#### SOURCE PASSAGE
About Me

I am a PhD in Applied Mathematics (defended 2nd, April, 2026) from CREST-ENSAE, Institut Polytechnique de Paris, supervised by Guillaume Lecué and Matthieu Lerasle. Starting from the fall of 2026, I will join the School of Mathematics at the Georgia Institute of Technology as a Visiting Assistant Professor. My mentors will be Vladimir Koltchinskii and Christian Houdré. You can find my PhD thesis here.

Research Interests

I am interested in Mathematical Statistics and Statistical Learning Theory. My research focuses on refining the fundamental methodologies of the field, specifically the uniform convergence argument.

#### ENTRIES SUPPLIED
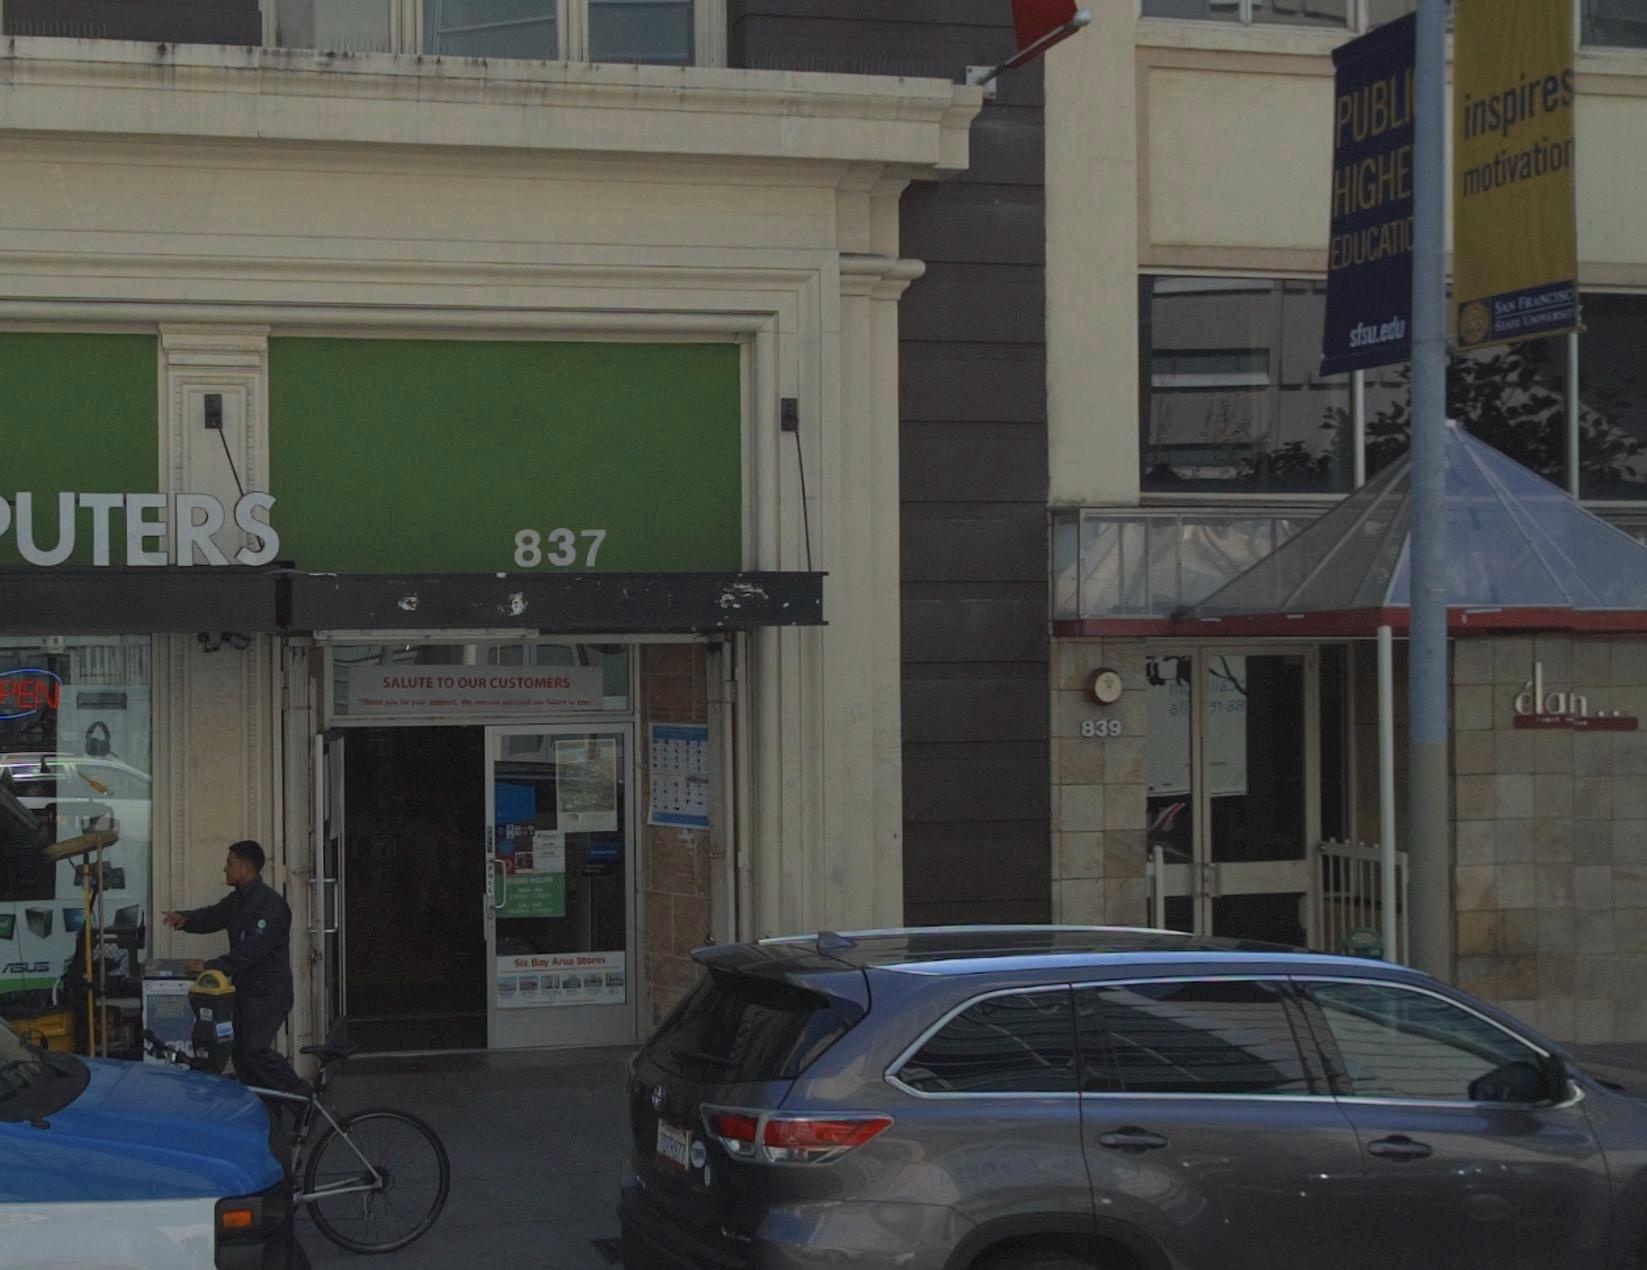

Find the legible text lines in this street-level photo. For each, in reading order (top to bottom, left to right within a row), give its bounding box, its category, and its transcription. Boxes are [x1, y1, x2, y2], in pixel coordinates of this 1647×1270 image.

[1334, 68, 1404, 151] None: PUBL
[1461, 57, 1577, 143] None: inspires
[1332, 140, 1411, 219] None: HIGHE
[1462, 133, 1576, 200] None: motivation
[1329, 216, 1406, 272] None: EDUCATI
[1494, 286, 1574, 314] None: SAN FRANCISCO
[1347, 312, 1406, 350] None: sfsu.edu
[13, 488, 283, 568] BusinessName: UTERS
[513, 526, 608, 569] StreetNumber: 837
[15, 679, 60, 708] None: EN
[381, 676, 570, 689] None: SALUTE TO OUR CUSTOMERS
[1080, 719, 1122, 737] StreetNumber: 839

#### WRITTEN REQUEST 1
List all the people named in the About Me page.
#### WRITTEN REQUEST 2
Reproduce the About Me page between "I am a PhD in" and "uniform convergence argument.", inclusive, replacing "mentors" with "advisors".

#### WRITTEN RESPONSE 1
Guillaume Lecué, Matthieu Lerasle, Vladimir Koltchinskii, Christian Houdré

#### WRITTEN RESPONSE 2
I am a PhD in Applied Mathematics (defended 2nd, April, 2026) from CREST-ENSAE, Institut Polytechnique de Paris, supervised by Guillaume Lecué and Matthieu Lerasle. Starting from the fall of 2026, I will join the School of Mathematics at the Georgia Institute of Technology as a Visiting Assistant Professor. My advisors will be Vladimir Koltchinskii and Christian Houdré. You can find my PhD thesis here.

Research Interests

I am interested in Mathematical Statistics and Statistical Learning Theory. My research focuses on refining the fundamental methodologies of the field, specifically the uniform convergence argument.